Paris, where it all began
France was at a turning point in its history when Abraham-Louis Breguet arrived there after departing his native Neuchâtel. Thanks to an exceptional career, he has made Paris the capital of watchmaking. From one arrondissement to the next, the name Breguet lingers in remnants of his existence. For instance, in the museum and boutique on Place Vendôme, where Breguet was the first watchmaker to set up shop, vault archives give an uninterrupted historical account of every sale made since the end of the 18th century.
Enshrined as a “temple” of technology by the French Revolution, the Musée des Arts et Métiers unites the achievements of five generations of the Breguet family under one roof, from watchmaking and telegraphy right through to aviation. The Breguet biplane created by Louis Charles Breguet in 1911 is on exhibit next to Clément Ader’s airplane and the Blériot XI used to cross the Channel in 1909.
Facing the Louvre, on the opposite bank of the Seine, sits the Collège des Quatre-Nations, which later became the Institut de France in 1795. Comprising five academies, it boasts a dramatic architecture with a dometopped chapel that is surrounded by two quarter-circle wings flanked by square pavilions. It was there that the young Breguet spent several years attending lectures and private lessons that would change the course of his existence. He returned there toward the end of his life as a member of the Académie des Sciences.

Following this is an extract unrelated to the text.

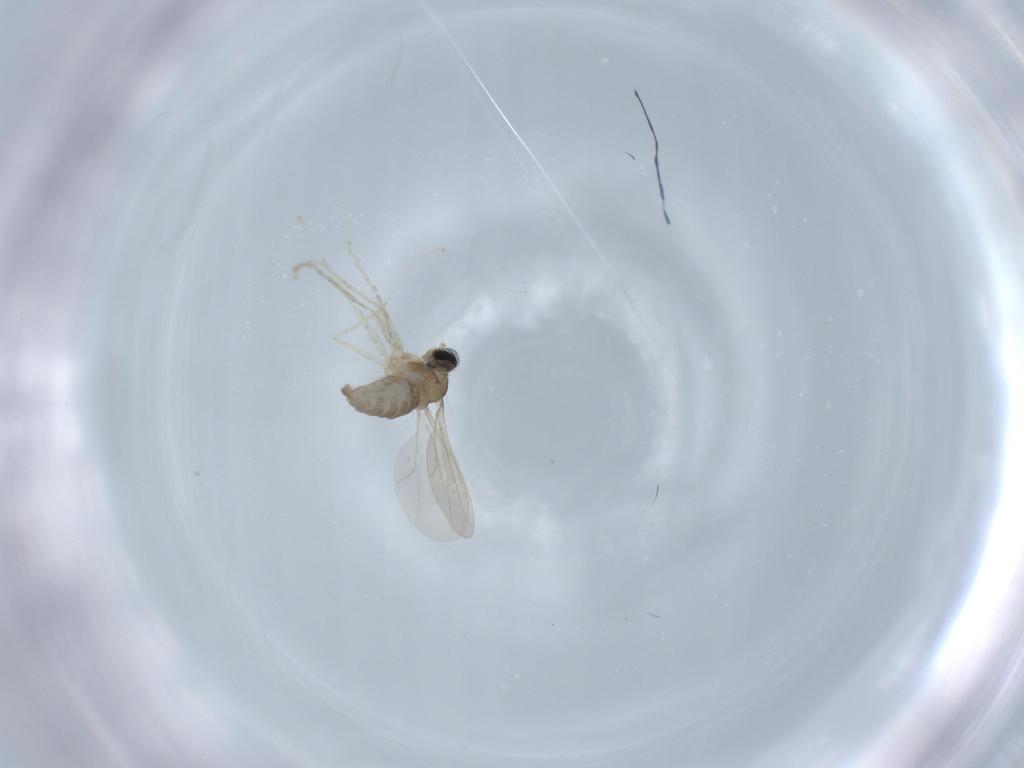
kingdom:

It was at 39 Quai de l’Horloge that Abraham-Louis Breguet decided to establish his home and workshop. It was ideally placed in the industrial district of the Ile de la Cité, where the silversmiths, dial-makers, needle and watch case manufacturers of the time operated, taking full advantage of the Pont-Neuf, the central hub of Paris. Its interiors feature the flaws of a house built under Henri IV. The hallways are narrow, the staircases askew, the light less abundant than at the watchmaking workshops in Geneva. Nonetheless, it was between these walls that solutions, a style, and a vision that transformed watchmaking forever came to life.

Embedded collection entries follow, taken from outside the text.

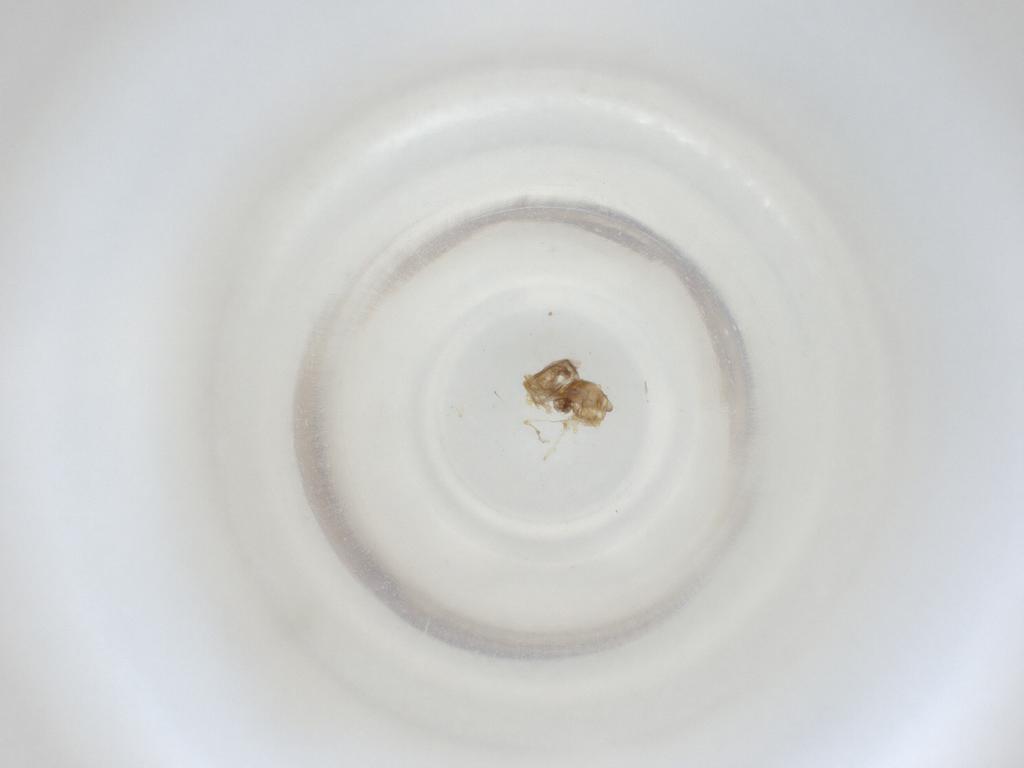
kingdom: Animalia
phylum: Arthropoda
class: Insecta
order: Diptera
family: Cecidomyiidae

Rue Bréguet, that carries by mistake an acute accent that does not feature in the family name, led a fairly undramatic history not far from Place de la Bastille, the storming of which on July 14, 1789, was experienced up close by Abraham-Louis Breguet. Although the Revolution had only just begun, the watchmaker moved away from his professional remit to give his clear support in favor of sweeping state reforms. Shortly afterwards, alarmed by the violent turn of events, he wisely returned to Switzerland before coming back to Paris in 1795 where he would live out his days.

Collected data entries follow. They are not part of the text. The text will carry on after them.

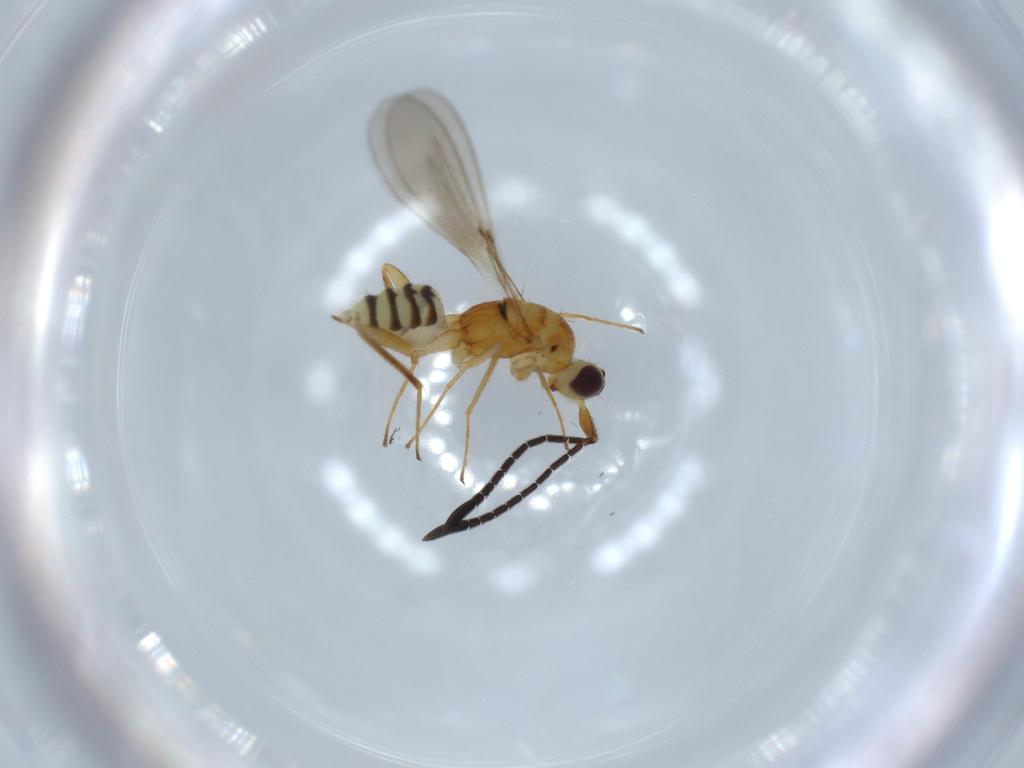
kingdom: Animalia
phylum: Arthropoda
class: Insecta
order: Hymenoptera
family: Mymaridae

He was laid to rest in Père-Lachaise cemetery, the most well-known necropolis in Paris, where, in landscaped parklands, 70,000 plots make up a maze of Gothic tombs, Haussmanian vaults, ancient mausoleums, and sepulchers inscribed with messages and bizarre ex-votos bearing witness to a fervor that remains undiminished to this day. One cannot leave Paris and its surrounds without visiting Versailles and Marie-Antoinette’s Petit Trianon, which was expertly restored to its full charm and glory in a major two-year project sponsored by the House of Breguet.